Кто может мириться, с олимпийским спокой­ствием взирать, как ветеранов Отечественной вой­ны, инвалидов, вернувшихся из Афганистана, оскорбляют бездушием и усмешкой, бросая вы­зов Постановлениям ЦК и правительства, как из­деваются над сиротами и престарелыми? Когда же хотя бы здесь воцарится порядок? За мелочь по­добные безобразия могут сходить только у людей, непоколебимо убежденных в волшебной силе па­лочной дисциплины и начальственного окрика. Для них демократия - ширма, дань моде, легкое недомогание наподобие насморка или развлече­ние, которое мы можем для разнообразия себе на­коротко позволить.

Встречаются, понятно, и такие, кто не утруждает себя самоанализом, ищет ответы на вопросы, кото­рые его волнуют, лишь вовне и за аксиому чтит при­способленчество. Приспосабливается всегда дер­жащий про запас вчерашний скарб. По одной этой причине нельзя ждать от него полной отдачи. Хоро­шо еще, если он не балласт, а только пассив. Впро­чем, пассивность охотно ищет себе извинения и на­ходит - зачем рисковать, быть деятельным, когда инициатива по-прежнему наказуема или связана с вагоном неудобств, мытарств, нервотрепки.

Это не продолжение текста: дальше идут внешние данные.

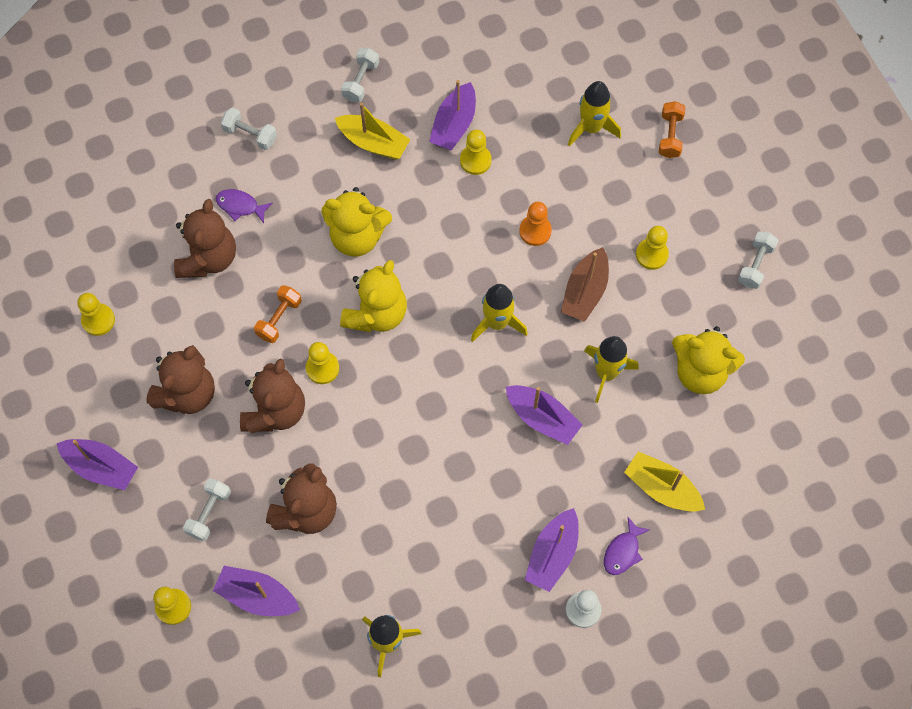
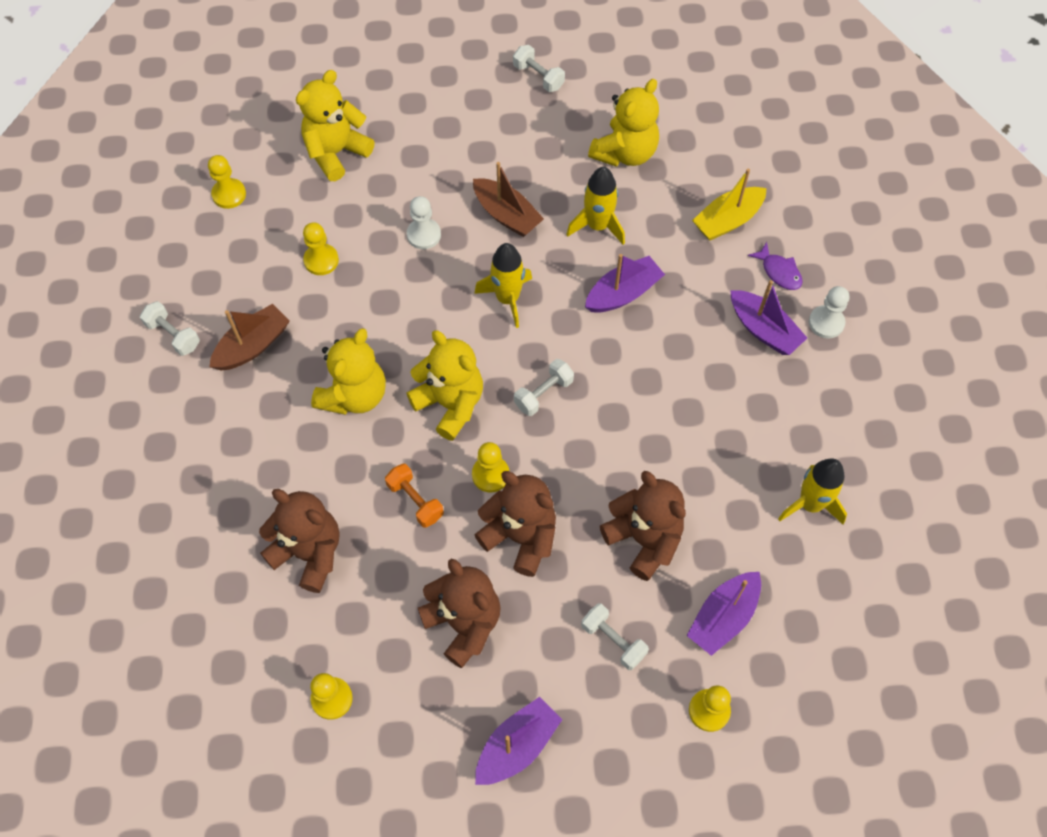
camera: 70 degrees left, 5 degrees down
purple fish [216,189,273,223] -> none
white dumbbell [221,107,277,150] -> white dumbbell moved to [514,359,574,416]
yellow boat [335,103,411,160] -> brown boat [209,304,290,370]
purple boat [429,80,476,150] -> none
orange pawn [519,202,552,246] -> white pawn [407,196,441,249]
yellow rocket [568,81,621,147] -> yellow teddy bear [296,70,374,181]
yellow pawn [636,226,669,270] -> yellow pawn moved to [208,155,246,209]
orange dumbbell [659,101,686,158] -> none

Для полноты картины придется упомянуть лю­дей, паразитирующих на бдительности и поточным методом производящих сомнения. По их мнению, партия уже зашла слишком далеко в революци­онных переменах, демократическом обновлении и гласности. В подтверждение скажут: смотрите, ка­кие волны провоцируют выступления в прессе, ка­кие крайние точки зрения "публика" выражает без опроса, на кого замахиваются.